N° 1091 | Le 31 janvier 2013 | Jacques Trémintin | Critiques de livres (accès libre)
Pour éviter, comme cela arrive fréquemment avec tout nouveau concept, que la notion de « développement du pouvoir d’agir » ne soit galvaudée, il faut en préciser le contenu. C’est ce que nous propose l’Association pour promouvoir l’approche centrée sur le développement du pouvoir d’agir à laquelle se réfèrent les auteurs de l’ouvrage.
Cette nouvelle méthodologie est apparue dans un contexte marqué par de profondes mutations tant de notre cadre sociétal que des conditions d’exercice de l’action sociale. Le délitement socio-économique dû aux effets de la mondialisation et du néolibéralisme a eu pour conséquences d’accélérer la précarisation et l’exclusion. Le travail social ne s’adresse plus seulement aux laissés-pour-compte de la croissance, mais aux victimes d’une cris, qui étaient, jusque-là, socialement et professionnellement intégrées. Les pratiques traditionnelles centrées sur les seuls usagers ayant pour inconvénients majeurs de psychologiser et d’individualiser les souffrances, ne permettent plus de peser sur des problématiques qui, en impliquant l’environnement et les institutions, dépassent la seule dimension personnelle.
Le développement du pouvoir d’agir propose de répondre à ce contexte, en incitant l’usager à se prendre en charge.

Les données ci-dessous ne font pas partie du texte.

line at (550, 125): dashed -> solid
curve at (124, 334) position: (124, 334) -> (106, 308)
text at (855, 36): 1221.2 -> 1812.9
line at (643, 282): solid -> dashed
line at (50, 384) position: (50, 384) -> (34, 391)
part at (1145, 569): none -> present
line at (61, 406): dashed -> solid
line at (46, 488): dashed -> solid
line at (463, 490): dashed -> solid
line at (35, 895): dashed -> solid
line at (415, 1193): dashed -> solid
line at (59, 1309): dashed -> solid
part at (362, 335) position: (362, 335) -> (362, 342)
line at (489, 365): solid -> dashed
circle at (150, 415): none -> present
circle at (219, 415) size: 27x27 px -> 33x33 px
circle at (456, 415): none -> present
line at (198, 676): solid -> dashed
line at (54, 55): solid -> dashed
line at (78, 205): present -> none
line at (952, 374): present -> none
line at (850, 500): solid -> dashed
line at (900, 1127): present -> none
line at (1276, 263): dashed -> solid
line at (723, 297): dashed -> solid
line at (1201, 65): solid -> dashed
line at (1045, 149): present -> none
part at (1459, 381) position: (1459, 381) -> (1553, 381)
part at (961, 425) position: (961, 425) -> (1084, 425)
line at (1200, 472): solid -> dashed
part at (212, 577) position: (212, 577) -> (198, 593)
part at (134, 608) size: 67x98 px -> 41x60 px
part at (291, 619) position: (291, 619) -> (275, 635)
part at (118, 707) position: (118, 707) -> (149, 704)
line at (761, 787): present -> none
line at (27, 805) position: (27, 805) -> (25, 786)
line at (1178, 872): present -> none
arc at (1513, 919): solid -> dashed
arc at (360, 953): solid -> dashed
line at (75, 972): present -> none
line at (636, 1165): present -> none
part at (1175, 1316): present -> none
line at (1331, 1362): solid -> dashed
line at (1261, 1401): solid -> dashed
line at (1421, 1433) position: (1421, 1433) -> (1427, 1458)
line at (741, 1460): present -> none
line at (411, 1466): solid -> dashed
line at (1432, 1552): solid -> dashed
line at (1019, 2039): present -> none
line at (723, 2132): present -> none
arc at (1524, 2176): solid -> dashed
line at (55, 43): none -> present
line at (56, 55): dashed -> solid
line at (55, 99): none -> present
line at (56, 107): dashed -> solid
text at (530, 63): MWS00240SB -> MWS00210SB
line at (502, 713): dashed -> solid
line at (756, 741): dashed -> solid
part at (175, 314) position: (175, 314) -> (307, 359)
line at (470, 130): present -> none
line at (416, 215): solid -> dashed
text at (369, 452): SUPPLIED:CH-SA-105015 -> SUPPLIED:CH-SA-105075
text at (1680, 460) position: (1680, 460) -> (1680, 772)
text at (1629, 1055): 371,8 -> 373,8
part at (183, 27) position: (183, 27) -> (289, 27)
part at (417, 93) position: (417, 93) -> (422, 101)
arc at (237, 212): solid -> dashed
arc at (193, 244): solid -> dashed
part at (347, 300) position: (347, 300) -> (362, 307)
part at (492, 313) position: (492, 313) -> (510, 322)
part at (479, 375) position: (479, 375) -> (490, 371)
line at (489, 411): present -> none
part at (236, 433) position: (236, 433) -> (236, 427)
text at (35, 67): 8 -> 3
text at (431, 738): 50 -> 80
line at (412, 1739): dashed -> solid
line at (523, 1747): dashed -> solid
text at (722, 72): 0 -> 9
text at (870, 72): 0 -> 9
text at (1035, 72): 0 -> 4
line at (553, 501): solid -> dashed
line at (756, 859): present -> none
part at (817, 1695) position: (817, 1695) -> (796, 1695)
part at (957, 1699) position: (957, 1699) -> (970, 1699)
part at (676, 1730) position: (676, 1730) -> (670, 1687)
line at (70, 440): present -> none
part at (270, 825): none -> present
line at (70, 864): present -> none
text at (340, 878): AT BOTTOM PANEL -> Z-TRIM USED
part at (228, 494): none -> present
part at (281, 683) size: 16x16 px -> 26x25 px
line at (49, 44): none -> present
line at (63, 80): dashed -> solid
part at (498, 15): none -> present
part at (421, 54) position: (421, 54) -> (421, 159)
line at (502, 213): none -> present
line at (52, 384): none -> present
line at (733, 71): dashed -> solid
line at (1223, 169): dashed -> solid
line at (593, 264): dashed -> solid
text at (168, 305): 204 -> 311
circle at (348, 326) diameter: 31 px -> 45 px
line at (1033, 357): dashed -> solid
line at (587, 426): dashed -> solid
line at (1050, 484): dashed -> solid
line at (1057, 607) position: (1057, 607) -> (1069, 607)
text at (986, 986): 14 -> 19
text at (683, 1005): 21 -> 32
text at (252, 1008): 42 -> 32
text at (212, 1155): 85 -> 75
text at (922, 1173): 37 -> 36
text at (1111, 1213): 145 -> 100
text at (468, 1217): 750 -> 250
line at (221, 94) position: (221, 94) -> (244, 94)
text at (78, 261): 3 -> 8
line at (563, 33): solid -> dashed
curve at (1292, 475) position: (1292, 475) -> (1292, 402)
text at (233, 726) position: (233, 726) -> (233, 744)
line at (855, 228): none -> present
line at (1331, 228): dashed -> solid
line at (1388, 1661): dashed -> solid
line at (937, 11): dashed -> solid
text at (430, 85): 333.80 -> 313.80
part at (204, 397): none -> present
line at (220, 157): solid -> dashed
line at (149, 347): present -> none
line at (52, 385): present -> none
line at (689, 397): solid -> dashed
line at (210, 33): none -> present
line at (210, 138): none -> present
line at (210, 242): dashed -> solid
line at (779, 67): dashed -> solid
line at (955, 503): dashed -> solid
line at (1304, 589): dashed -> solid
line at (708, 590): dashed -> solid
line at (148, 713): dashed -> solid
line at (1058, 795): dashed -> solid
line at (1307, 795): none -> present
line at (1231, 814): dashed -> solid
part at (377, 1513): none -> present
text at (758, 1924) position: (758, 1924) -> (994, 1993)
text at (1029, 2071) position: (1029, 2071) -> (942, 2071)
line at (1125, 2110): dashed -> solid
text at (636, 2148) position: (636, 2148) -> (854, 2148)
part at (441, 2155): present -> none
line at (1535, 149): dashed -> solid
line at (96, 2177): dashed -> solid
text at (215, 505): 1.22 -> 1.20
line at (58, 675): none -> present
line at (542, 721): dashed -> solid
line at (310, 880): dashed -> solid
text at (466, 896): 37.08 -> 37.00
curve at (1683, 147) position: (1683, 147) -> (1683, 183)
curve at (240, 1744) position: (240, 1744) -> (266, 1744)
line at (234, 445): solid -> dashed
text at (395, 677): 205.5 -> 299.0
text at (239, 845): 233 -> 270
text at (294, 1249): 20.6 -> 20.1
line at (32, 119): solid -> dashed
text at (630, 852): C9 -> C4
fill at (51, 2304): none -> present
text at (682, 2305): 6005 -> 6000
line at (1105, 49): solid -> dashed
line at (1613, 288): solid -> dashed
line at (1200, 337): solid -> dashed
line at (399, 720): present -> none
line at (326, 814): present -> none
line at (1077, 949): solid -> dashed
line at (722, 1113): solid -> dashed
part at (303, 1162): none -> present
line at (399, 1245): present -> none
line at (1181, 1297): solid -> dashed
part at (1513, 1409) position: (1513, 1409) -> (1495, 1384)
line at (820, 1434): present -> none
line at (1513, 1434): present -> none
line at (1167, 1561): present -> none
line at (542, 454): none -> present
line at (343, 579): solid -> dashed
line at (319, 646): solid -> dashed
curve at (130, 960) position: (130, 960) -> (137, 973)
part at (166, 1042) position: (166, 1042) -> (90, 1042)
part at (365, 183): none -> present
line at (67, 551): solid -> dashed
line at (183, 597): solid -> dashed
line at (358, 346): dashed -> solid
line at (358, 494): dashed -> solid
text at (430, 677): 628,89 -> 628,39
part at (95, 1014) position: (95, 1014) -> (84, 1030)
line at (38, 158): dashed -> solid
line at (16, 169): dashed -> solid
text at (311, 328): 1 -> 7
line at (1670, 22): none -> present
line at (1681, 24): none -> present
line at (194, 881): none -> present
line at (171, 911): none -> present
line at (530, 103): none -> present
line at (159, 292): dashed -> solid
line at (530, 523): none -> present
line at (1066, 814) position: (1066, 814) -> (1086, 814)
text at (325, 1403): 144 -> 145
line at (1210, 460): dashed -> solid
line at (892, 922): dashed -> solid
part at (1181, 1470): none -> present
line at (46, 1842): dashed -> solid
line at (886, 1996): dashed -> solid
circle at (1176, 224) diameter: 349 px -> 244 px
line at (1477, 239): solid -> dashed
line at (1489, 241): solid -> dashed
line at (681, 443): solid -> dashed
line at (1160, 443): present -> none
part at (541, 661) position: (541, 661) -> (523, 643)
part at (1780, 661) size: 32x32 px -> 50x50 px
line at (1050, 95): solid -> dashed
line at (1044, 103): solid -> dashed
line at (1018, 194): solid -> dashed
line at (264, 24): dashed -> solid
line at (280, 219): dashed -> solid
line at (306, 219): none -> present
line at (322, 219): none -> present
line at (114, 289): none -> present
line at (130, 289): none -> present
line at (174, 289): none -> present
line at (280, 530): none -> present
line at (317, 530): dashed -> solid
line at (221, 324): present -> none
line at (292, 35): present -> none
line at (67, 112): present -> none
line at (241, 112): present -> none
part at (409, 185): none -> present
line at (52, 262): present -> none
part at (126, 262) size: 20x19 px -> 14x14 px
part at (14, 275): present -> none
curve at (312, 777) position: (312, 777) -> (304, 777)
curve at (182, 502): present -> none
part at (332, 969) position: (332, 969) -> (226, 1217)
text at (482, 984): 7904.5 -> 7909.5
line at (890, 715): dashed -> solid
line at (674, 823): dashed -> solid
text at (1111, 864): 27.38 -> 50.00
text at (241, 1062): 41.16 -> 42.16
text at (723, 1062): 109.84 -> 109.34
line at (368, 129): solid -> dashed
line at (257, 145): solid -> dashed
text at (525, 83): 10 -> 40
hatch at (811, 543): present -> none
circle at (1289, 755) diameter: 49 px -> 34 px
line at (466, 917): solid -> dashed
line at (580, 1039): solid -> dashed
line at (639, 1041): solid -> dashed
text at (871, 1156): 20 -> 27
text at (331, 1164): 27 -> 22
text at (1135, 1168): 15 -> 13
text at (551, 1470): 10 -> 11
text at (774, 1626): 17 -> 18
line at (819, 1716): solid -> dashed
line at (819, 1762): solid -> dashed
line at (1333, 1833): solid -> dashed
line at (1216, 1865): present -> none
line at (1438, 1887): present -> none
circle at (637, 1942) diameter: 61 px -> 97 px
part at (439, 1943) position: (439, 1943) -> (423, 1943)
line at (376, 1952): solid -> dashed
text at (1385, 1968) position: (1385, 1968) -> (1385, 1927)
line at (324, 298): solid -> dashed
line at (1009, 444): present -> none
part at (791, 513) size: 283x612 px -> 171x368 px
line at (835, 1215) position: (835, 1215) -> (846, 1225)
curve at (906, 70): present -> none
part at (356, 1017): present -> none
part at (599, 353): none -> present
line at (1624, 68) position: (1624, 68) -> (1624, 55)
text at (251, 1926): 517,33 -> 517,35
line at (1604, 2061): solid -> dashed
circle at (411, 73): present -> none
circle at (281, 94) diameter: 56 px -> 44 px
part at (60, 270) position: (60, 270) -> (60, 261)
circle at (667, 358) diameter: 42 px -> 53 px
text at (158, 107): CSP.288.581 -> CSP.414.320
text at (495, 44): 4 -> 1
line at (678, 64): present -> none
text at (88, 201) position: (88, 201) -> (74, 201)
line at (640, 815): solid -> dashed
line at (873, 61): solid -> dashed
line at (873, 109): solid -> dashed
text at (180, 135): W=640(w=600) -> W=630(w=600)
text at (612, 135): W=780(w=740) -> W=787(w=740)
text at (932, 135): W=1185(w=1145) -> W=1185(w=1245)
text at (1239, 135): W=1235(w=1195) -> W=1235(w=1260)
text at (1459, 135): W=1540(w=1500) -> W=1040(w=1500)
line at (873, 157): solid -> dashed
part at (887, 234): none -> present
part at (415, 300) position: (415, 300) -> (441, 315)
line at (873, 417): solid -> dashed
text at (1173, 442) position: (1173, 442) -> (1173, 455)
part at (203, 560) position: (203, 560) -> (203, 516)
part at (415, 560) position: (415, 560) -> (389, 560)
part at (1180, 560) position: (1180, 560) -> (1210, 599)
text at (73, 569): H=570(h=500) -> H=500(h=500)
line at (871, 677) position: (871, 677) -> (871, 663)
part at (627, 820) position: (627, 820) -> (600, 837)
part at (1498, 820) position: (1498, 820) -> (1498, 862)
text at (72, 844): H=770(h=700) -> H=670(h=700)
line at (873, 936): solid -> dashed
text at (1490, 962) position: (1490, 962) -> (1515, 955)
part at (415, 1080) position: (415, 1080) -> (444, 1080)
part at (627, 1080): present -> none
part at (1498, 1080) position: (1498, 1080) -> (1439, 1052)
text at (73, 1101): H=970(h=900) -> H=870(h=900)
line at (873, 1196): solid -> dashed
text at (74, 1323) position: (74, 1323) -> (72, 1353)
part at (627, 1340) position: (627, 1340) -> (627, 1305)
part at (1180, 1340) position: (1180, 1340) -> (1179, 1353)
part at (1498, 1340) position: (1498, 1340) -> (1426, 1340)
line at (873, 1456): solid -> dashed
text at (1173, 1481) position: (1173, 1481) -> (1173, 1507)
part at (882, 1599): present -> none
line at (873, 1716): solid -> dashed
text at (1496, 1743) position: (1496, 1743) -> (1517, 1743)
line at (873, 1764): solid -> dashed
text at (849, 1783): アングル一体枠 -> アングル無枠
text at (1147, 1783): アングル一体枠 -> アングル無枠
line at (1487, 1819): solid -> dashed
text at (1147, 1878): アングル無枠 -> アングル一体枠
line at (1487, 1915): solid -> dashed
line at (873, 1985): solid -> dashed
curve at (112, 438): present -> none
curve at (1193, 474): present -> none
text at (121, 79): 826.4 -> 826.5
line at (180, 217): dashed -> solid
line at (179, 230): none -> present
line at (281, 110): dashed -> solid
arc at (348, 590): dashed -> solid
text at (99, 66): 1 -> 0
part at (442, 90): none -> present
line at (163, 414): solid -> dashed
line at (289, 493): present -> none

Cette approche nécessite un changement fondamental de posture de la part de l’intervenant qui doit renoncer au présupposé d’expertise et prendre en compte des connaissances expérientielles des personnes et des groupes. Chacun étant en capacité de tirer des leçons de ses expériences de vie, les plus démunis ne sont pas que des personnes à qui enseigner, elles sont aussi des sources de savoir. Il ne s’agit donc plus de faire émerger un besoin et de définir un plan d’action pour y répondre en s’appuyant sur le savoir-faire d’un intervenant, mais d’associer celui que l’on veut aider.
Dans cette démarche, l’impuissance affichée par le professionnel n’est pas un échec mais la condition de l’action, puisqu’il n’est plus alors en position de seul détenteur de la compétence nécessaire, de contrôle ou de sauveur, mais il devient le collaborateur de l’usager. C’est la fin de l’opposition entre d’un côté celui qui sait comment faire et, de l’autre, le consommateur passif d’une aide. Ce qui importe le plus relève d’abord de la participation et de l’investissement du sujet à l’élaboration de sa problématique et à ses propres solutions, ensuite de l’accroissement de sa capacité technique à y participer, du développement de son estime de soi permettant d’y croire et enfin du déploiement de la conscience critique de ses atouts et des ses fragilités. C’est ce à quoi le professionnel doit s’atteler.